イードはこれ以上恐怖を与えないよう、凶器に見立てて男に突きつけていた鉄ベラをしまうと、代わりに懐から丸薬のようなものを一粒取り出し、フェリチェの口に含ませた。
「よく、頑張ったね。お腹も空いただろう? 帰ってご飯にしよう、それまではこれで我慢して」
「フェリチェは……大丈夫だ……大丈夫っ……」
気丈に涙を拭って、じっとこらえている様子のフェリチェだったが、小さな菓子を含んでいる間に眠るように意識を手放した。
手当てに当たっていた女性隊員がイードを訝しむが、懐から出てきたのは本当にただの菓子だった。
菓子の甘さに安堵して気を失うほど、恐慌状態に陥っていたフェリチェに、居合わせた者はみな同情を否めなかった。
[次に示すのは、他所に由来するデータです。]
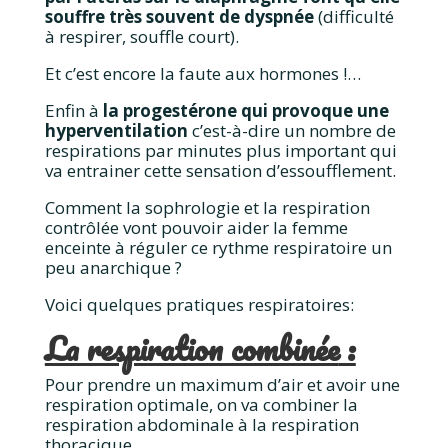
souffre très souvent de dyspnée
(difficulté
à respirer, souffle court).
Et c’est encore la faute aux hormones !…
Enfin à
la progestérone qui provoque une
hyperventilation
c’est-à-dire un nombre de
respirations par minutes plus important qui
va entrainer cette sensation d’essoufflement.
Comment la sophrologie et la respiration
contrôlée vont pouvoir aider la femme
enceinte à réguler ce rythme respiratoire un
peu anarchique ?
Voici quelques pratiques respiratoires:
La respiration combinée
:
Pour prendre un maximum d’air et avoir une
respiration optimale, on va combiner la
respiration abdominale à la respiration
thoracique.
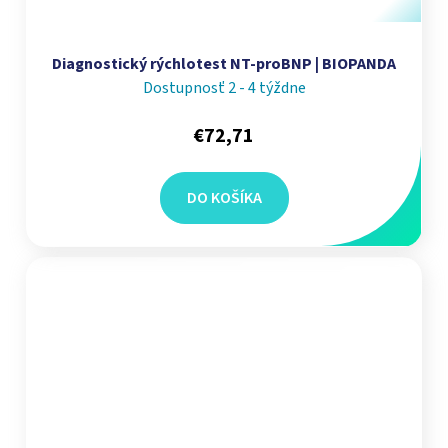
Diagnostický rýchlotest NT-proBNP | BIOPANDA
Dostupnosť 2 - 4 týždne
€72,71
DO KOŠÍKA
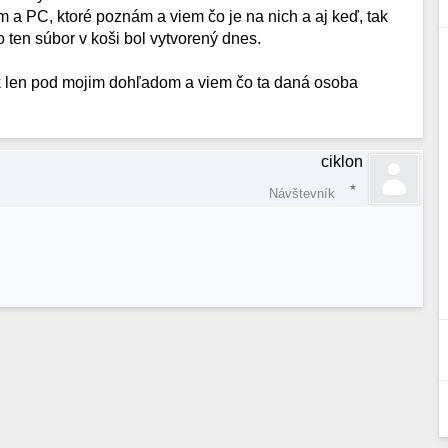
 PC, ktoré poznám a viem čo je na nich a aj keď, tak
ten súbor v koši bol vytvorený dnes.
tak len pod mojim dohľadom a viem čo ta daná osoba
ciklon
Návštevník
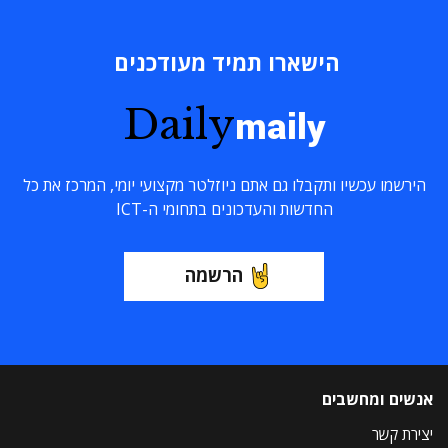
הישארו תמיד מעודכנים
Daily
maily
הירשמו עכשיו ותקבלו גם אתם ניוזלטר מקצועי יומי, המרכז את כל
החדשות והעדכונים בתחומי ה-ICT
הרשמה
אנשים ומחשבים
יצירת קשר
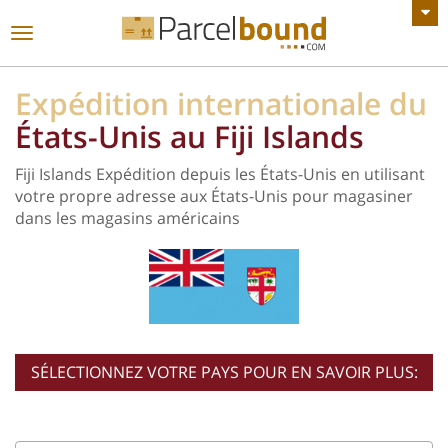
VOIR TOUTES LES ANNONCES
Basculer
la
navigation
Expédition internationale du
États-Unis au Fiji Islands
Fiji Islands Expédition depuis les États-Unis en utilisant
votre propre adresse aux États-Unis pour magasiner
dans les magasins américains
SÉLECTIONNEZ VOTRE PAYS POUR EN SAVOIR PLUS:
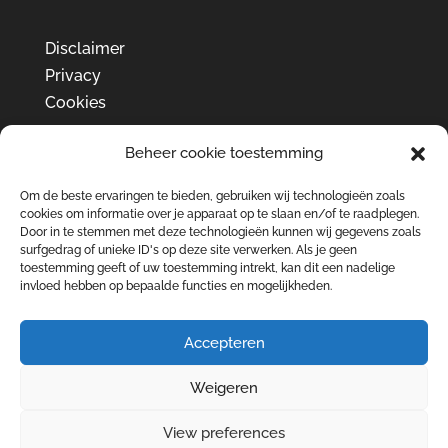
Disclaimer
Privacy
Cookies
Beheer cookie toestemming
Om de beste ervaringen te bieden, gebruiken wij technologieën zoals
cookies om informatie over je apparaat op te slaan en/of te raadplegen.
Door in te stemmen met deze technologieën kunnen wij gegevens zoals
surfgedrag of unieke ID's op deze site verwerken. Als je geen
toestemming geeft of uw toestemming intrekt, kan dit een nadelige
invloed hebben op bepaalde functies en mogelijkheden.
Accepteren
Weigeren
View preferences
Ontwikkeld door bureau Peppr © 2026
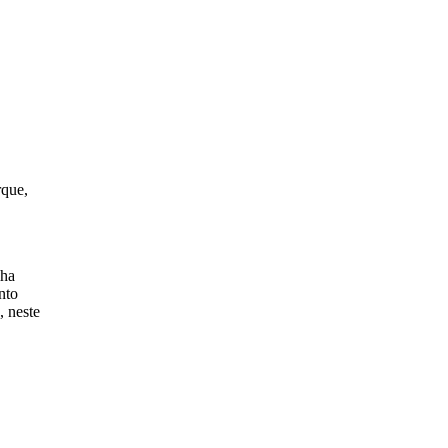
rque,
lha
nto
, neste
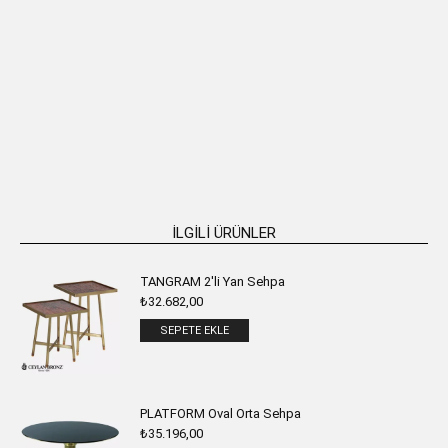
FRESIA Paslanmaz Metal Oval 2’li
LILY Paslanmaz Metal Oval 2’li Yan
Yan Sehpa
Sehpa
₺
56.146,00
₺
62.850,00
SEPETE EKLE
SEPETE EKLE
İLGILI ÜRÜNLER
TANGRAM 2'li Yan Sehpa
₺
32.682,00
SEPETE EKLE
PLATFORM Oval Orta Sehpa
₺
35.196,00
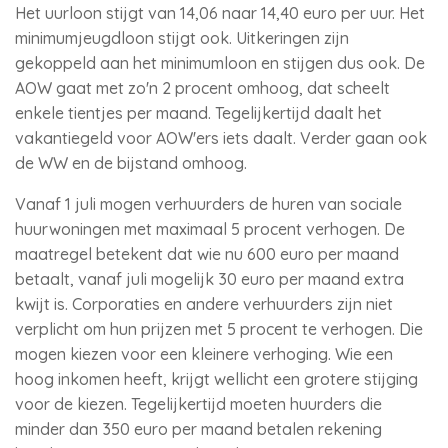
Het uurloon stijgt van 14,06 naar 14,40 euro per uur. Het
minimumjeugdloon stijgt ook. Uitkeringen zijn
gekoppeld aan het minimumloon en stijgen dus ook. De
AOW gaat met zo'n 2 procent omhoog, dat scheelt
enkele tientjes per maand. Tegelijkertijd daalt het
vakantiegeld voor AOW'ers iets daalt. Verder gaan ook
de WW en de bijstand omhoog.
Vanaf 1 juli mogen verhuurders de huren van sociale
huurwoningen met maximaal 5 procent verhogen. De
maatregel betekent dat wie nu 600 euro per maand
betaalt, vanaf juli mogelijk 30 euro per maand extra
kwijt is. Corporaties en andere verhuurders zijn niet
verplicht om hun prijzen met 5 procent te verhogen. Die
mogen kiezen voor een kleinere verhoging. Wie een
hoog inkomen heeft, krijgt wellicht een grotere stijging
voor de kiezen. Tegelijkertijd moeten huurders die
minder dan 350 euro per maand betalen rekening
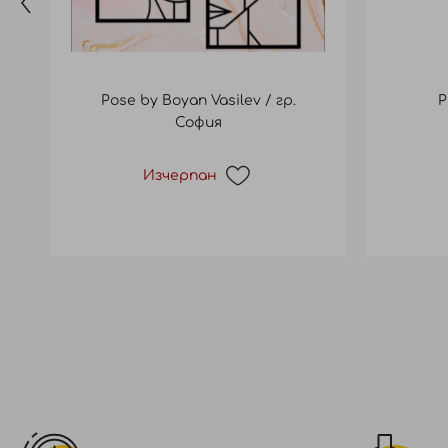
Pose by Boyan Vasilev / гр.
P
София
Изчерпан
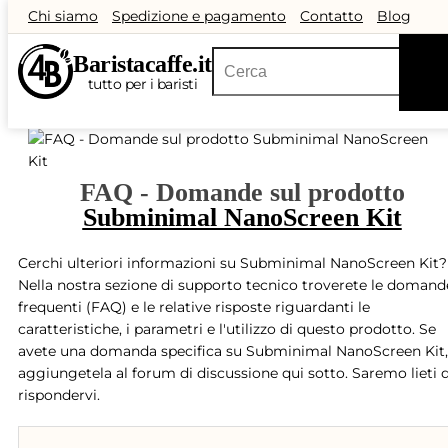
Chi siamo
Spedizione e pagamento
Contatto
Blog
Recensioni
All&#39;ingrosso
Buoni regalo
Speciali
Out
Barista
caffe
.it
tutto per i baristi
FAQ - Domande sul prodotto
Subminimal NanoScreen Kit
Cerchi ulteriori informazioni su Subminimal NanoScreen Kit?
Nella nostra sezione di supporto tecnico troverete le domand
frequenti (FAQ) e le relative risposte riguardanti le
caratteristiche, i parametri e l'utilizzo di questo prodotto. Se
avete una domanda specifica su Subminimal NanoScreen Kit,
aggiungetela al forum di discussione qui sotto. Saremo lieti d
rispondervi.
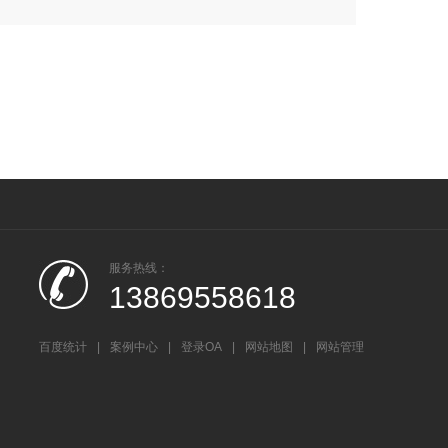
服务热线：
13869558618
百度统计
|
案例中心
|
登录OA
|
网站地图
|
网站管理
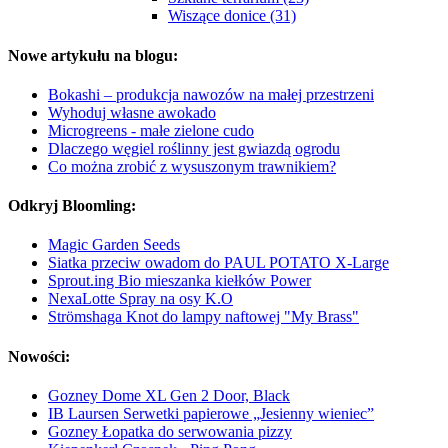
Wiszące donice (31)
Nowe artykułu na blogu:
Bokashi – produkcja nawozów na małej przestrzeni
Wyhoduj własne awokado
Microgreens - małe zielone cudo
Dlaczego węgiel roślinny jest gwiazdą ogrodu
Co można zrobić z wysuszonym trawnikiem?
Odkryj Bloomling:
Magic Garden Seeds
Siatka przeciw owadom do PAUL POTATO X-Large
Sprout.ing Bio mieszanka kiełków Power
NexaLotte Spray na osy K.O
Strömshaga Knot do lampy naftowej "My Brass"
Nowości:
Gozney Dome XL Gen 2 Door, Black
IB Laursen Serwetki papierowe „Jesienny wieniec”
Gozney Łopatka do serwowania pizzy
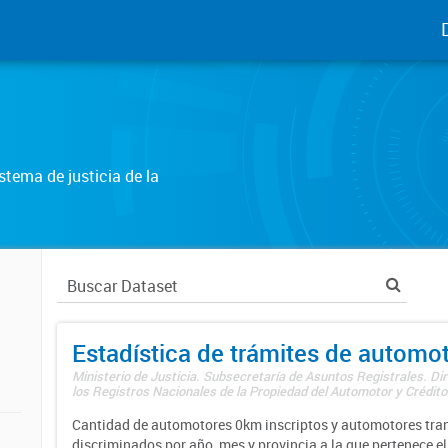
tema de justicia de la
Estadística de trámites de automo
Ministerio de Justicia. Subsecretaría de Asuntos Registrales. Di
los Registros Nacionales de la Propiedad del Automotor y Créditos
Cantidad de automotores 0km inscriptos y automotores tran
discriminados por año, mes y provincia a la que pertenece el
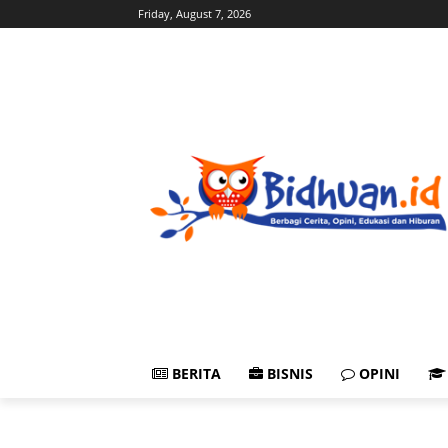
Friday, August 7, 2026
BERITA
BISNIS
OPINI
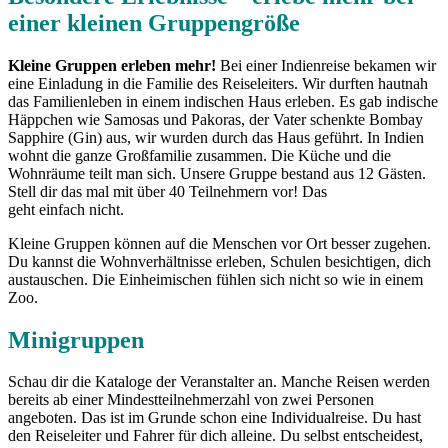
einer kleinen Gruppengröße
Kleine Gruppen erleben mehr!
Bei einer Indienreise bekamen wir
eine Einladung in die Familie des Reiseleiters. Wir durften hautnah
das Familienleben in einem indischen Haus erleben. Es gab indische
Häppchen wie Samosas und Pakoras, der Vater schenkte Bombay
Sapphire (Gin) aus, wir wurden durch das Haus geführt. In Indien
wohnt die ganze Großfamilie zusammen. Die Küche und die
Wohnräume teilt man sich. Unsere Gruppe bestand aus 12 Gästen.
Stell dir das mal mit über 40 Teilnehmern vor! Das
geht einfach nicht.
Kleine Gruppen können auf die Menschen vor Ort besser zugehen.
Du kannst die Wohnverhältnisse erleben, Schulen besichtigen, dich
austauschen. Die Einheimischen fühlen sich nicht so wie in einem
Zoo.
Minigruppen
Schau dir die Kataloge der Veranstalter an. Manche Reisen werden
bereits ab einer Mindestteilnehmerzahl von zwei Personen
angeboten. Das ist im Grunde schon eine Individualreise. Du hast
den Reiseleiter und Fahrer für dich alleine. Du selbst entscheidest,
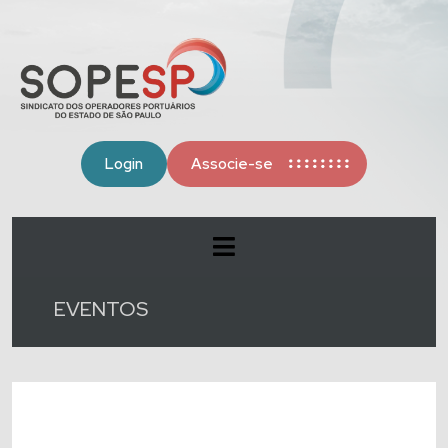
Login
Associe-se
EVENTOS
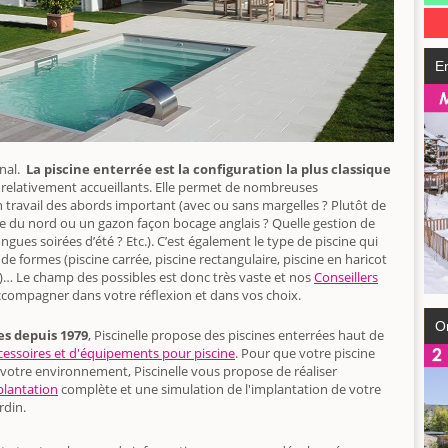
E
inal.
La piscine enterrée est la configuration la plus classique
 relativement accueillants. Elle permet de nombreuses
n travail des abords important (avec ou sans margelles ? Plutôt de
uge du nord ou un gazon façon bocage anglais ? Quelle gestion de
longues soirées d’été ? Etc.). C’est également le type de piscine qui
 formes (piscine carrée, piscine rectangulaire, piscine en haricot
c.)… Le champ des possibles est donc très vaste et nos
Conseillers
ccompagner dans votre réflexion et dans vos choix.
O
es depuis 1979
, Piscinelle propose des piscines enterrées haut de
cessoires et d'équipements pour piscine
. Pour que votre piscine
 votre environnement, Piscinelle vous propose de réaliser
plantation
complète et une simulation de l'implantation de votre
rdin.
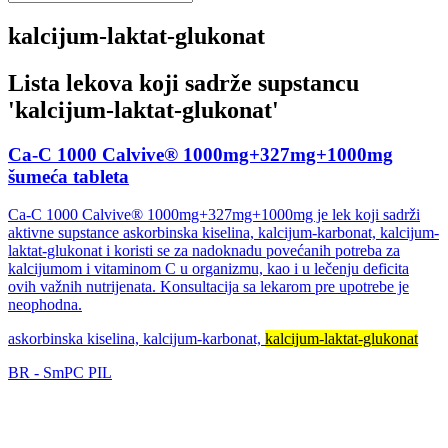
kalcijum-laktat-glukonat
Lista lekova koji sadrže supstancu
'
kalcijum-laktat-glukonat
'
Ca-C 1000 Calvive® 1000mg+327mg+1000mg
šumeća tableta
Ca-C 1000 Calvive® 1000mg+327mg+1000mg je lek koji sadrži
aktivne supstance askorbinska kiselina, kalcijum-karbonat, kalcijum-
laktat-glukonat i koristi se za nadoknadu povećanih potreba za
kalcijumom i vitaminom C u organizmu, kao i u lečenju deficita
ovih važnih nutrijenata. Konsultacija sa lekarom pre upotrebe je
neophodna.
askorbinska kiselina, kalcijum-karbonat,
kalcijum-laktat-glukonat
BR
-
SmPC
PIL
この場でできる手当てを済ませ、街へ引き揚げることになった。フェリチェはまだ目を覚さない。担架の用意はなかったので、誰が運ぶかという話になった。自然とイードが手を挙げるものと、誰もが思っていたのだが。
「ギュンター。チェリを運んでもらえるかな」
「はっ、わたしは構いませんが……こういった時は、坊ちゃんの役目かと」
「俺はダメだよ。この前の件で、チェリに触るなって言われたばかりだからね」
おどけた調子で言いながらも、イードは穏やかな眼差しに影を深めた。